In order to validate his ideas, he went on to train a first model. He also built an API that could handle queries for price, mileage and power in addition to filters such as make, model and location. This system worked well enough to convince Maximilian Stöckl to greenlight a first user-facing test. As product manager for the Engagement Web Team, Max is responsible for the core search funnel and aims to continuously improve the user experience on AutoScout24. With this new opportunity to search for listings, Max and the team hope to help more users find a car that fits them.

Max and Markus discussing their project

A few months later the first version went live.

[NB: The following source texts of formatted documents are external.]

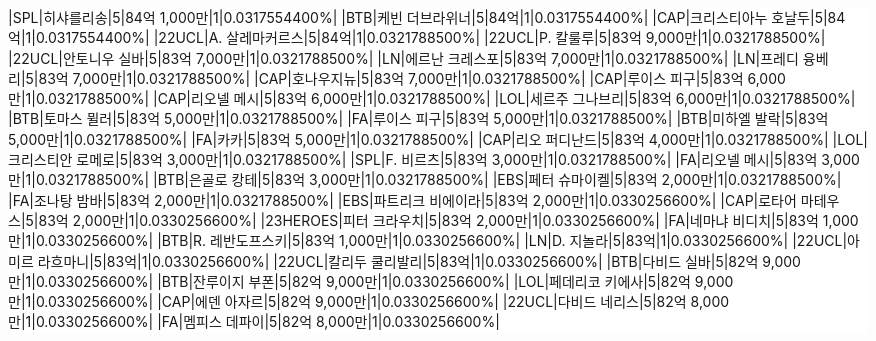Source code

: |SPL|히샤를리송|5|84억 1,000만|1|0.0317554400%|
|BTB|케빈 더브라위너|5|84억|1|0.0317554400%|
|CAP|크리스티아누 호날두|5|84억|1|0.0317554400%|
|22UCL|A. 살레마커르스|5|84억|1|0.0321788500%|
|22UCL|P. 칼룰루|5|83억 9,000만|1|0.0321788500%|
|22UCL|안토니우 실바|5|83억 7,000만|1|0.0321788500%|
|LN|에르난 크레스포|5|83억 7,000만|1|0.0321788500%|
|LN|프레디 융베리|5|83억 7,000만|1|0.0321788500%|
|CAP|호나우지뉴|5|83억 7,000만|1|0.0321788500%|
|CAP|루이스 피구|5|83억 6,000만|1|0.0321788500%|
|CAP|리오넬 메시|5|83억 6,000만|1|0.0321788500%|
|LOL|세르주 그나브리|5|83억 6,000만|1|0.0321788500%|
|BTB|토마스 뮐러|5|83억 5,000만|1|0.0321788500%|
|FA|루이스 피구|5|83억 5,000만|1|0.0321788500%|
|BTB|미하엘 발락|5|83억 5,000만|1|0.0321788500%|
|FA|카카|5|83억 5,000만|1|0.0321788500%|
|CAP|리오 퍼디난드|5|83억 4,000만|1|0.0321788500%|
|LOL|크리스티안 로메로|5|83억 3,000만|1|0.0321788500%|
|SPL|F. 비르츠|5|83억 3,000만|1|0.0321788500%|
|FA|리오넬 메시|5|83억 3,000만|1|0.0321788500%|
|BTB|은골로 캉테|5|83억 3,000만|1|0.0321788500%|
|EBS|페터 슈마이켈|5|83억 2,000만|1|0.0321788500%|
|FA|조나탕 밤바|5|83억 2,000만|1|0.0321788500%|
|EBS|파트리크 비에이라|5|83억 2,000만|1|0.0330256600%|
|CAP|로타어 마테우스|5|83억 2,000만|1|0.0330256600%|
|23HEROES|피터 크라우치|5|83억 2,000만|1|0.0330256600%|
|FA|네마냐 비디치|5|83억 1,000만|1|0.0330256600%|
|BTB|R. 레반도프스키|5|83억 1,000만|1|0.0330256600%|
|LN|D. 지놀라|5|83억|1|0.0330256600%|
|22UCL|아미르 라흐마니|5|83억|1|0.0330256600%|
|22UCL|칼리두 쿨리발리|5|83억|1|0.0330256600%|
|BTB|다비드 실바|5|82억 9,000만|1|0.0330256600%|
|BTB|잔루이지 부폰|5|82억 9,000만|1|0.0330256600%|
|LOL|페데리코 키에사|5|82억 9,000만|1|0.0330256600%|
|CAP|에덴 아자르|5|82억 9,000만|1|0.0330256600%|
|22UCL|다비드 네리스|5|82억 8,000만|1|0.0330256600%|
|FA|멤피스 데파이|5|82억 8,000만|1|0.0330256600%|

That initial test, however, was not designed to gauge interest in the feature but to gather more training data for the machine learning model. “We needed to expose the system to the variety in natural language including synonyms, abbreviations, and typos,” Markus explains.

As they watched the first searches stream in, Max and Markus realized that there would be no shortage of interesting queries for the model to learn from. Free from the constraints of dropdown menus and filters, users started to look for old police cars, fire trucks and rare BMWs from the 80s. On the other hand, the queries contained a lot of typos. This clearly indicated that providing some guidance for common queries would be beneficial, and they decided to add autocomplete to the list of user interface improvements.

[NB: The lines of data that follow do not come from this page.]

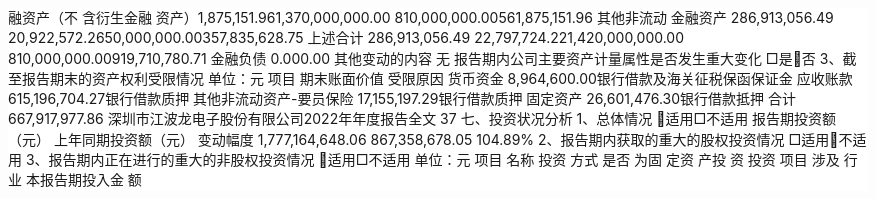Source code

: 融资产（不
含衍生金融
资产）1,875,151.961,370,000,000.00
810,000,000.00561,875,151.96
其他非流动
金融资产
286,913,056.49
20,922,572.2650,000,000.00357,835,628.75
上述合计
286,913,056.49
22,797,724.221,420,000,000.00
810,000,000.00919,710,780.71
金融负债
0.000.00
其他变动的内容
无
报告期内公司主要资产计量属性是否发生重大变化
□是否
3、截至报告期末的资产权利受限情况
单位：元
项目
期末账面价值
受限原因
货币资金
8,964,600.00银行借款及海关征税保函保证金
应收账款
615,196,704.27银行借款质押
其他非流动资产-要员保险
17,155,197.29银行借款质押
固定资产
26,601,476.30银行借款抵押
合计
667,917,977.86
深圳市江波龙电子股份有限公司2022年年度报告全文
37
七、投资状况分析
1、总体情况
适用□不适用
报告期投资额（元）
上年同期投资额（元）
变动幅度
1,777,164,648.06
867,358,678.05
104.89%
2、报告期内获取的重大的股权投资情况
□适用不适用
3、报告期内正在进行的重大的非股权投资情况
适用□不适用
单位：元
项目
名称
投资
方式
是否
为固
定资
产投
资
投资
项目
涉及
行业
本报告期投入金
额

Since re-training the model with new data, several A/B tests have shown that AI Search helps users find what they are looking for faster. The API has also been refined and can now efficiently serve production traffic. Overall, user engagement with the feature indicates that it adds value to the existing search.

Markus, who is the father of a five-month-old baby girl, is proud of what the system can already do but also excited for what’s still to come. The model builds on state-of-the-art research from Google Brain, and he hopes that it will eventually learn to map inputs that don’t have a direct correspondence to filters. Maybe it will start translating ‘sports car’ to ‘coupé with two seats over 150 horsepower’ or learn how the meaning of ‘cheap’ differs depending on the car brand. “It’s going to be interesting to see how it changes and evolves over time,” he says.

For now, Max and Markus will keep a close eye on the system and how users interact with it. Together with the Engagement Web Team they just released the feature in Germany. The next steps involve further tweaks to the user interface and the model. After that, they will tackle the rollout in other countries and on mobile apps.

The new search entry on the AutoScout24 homepage
Example queries and results on mobile web

Markus considers himself lucky that he can currently work on the entire machine learning stack, from conception and modelling to deploying and monitoring in production but knows that the future will bring more specialized roles. These changes are also visible at Scout24 with the recent introduction of an AI Platform team. He also thinks that the company will inevitably make use of more off-the-shelf solutions offered by cloud providers. Nevertheless, he believes that data science has a bright future as there is no substitute for understanding both the business needs, and the potential and limitations of the available data and modelling approaches.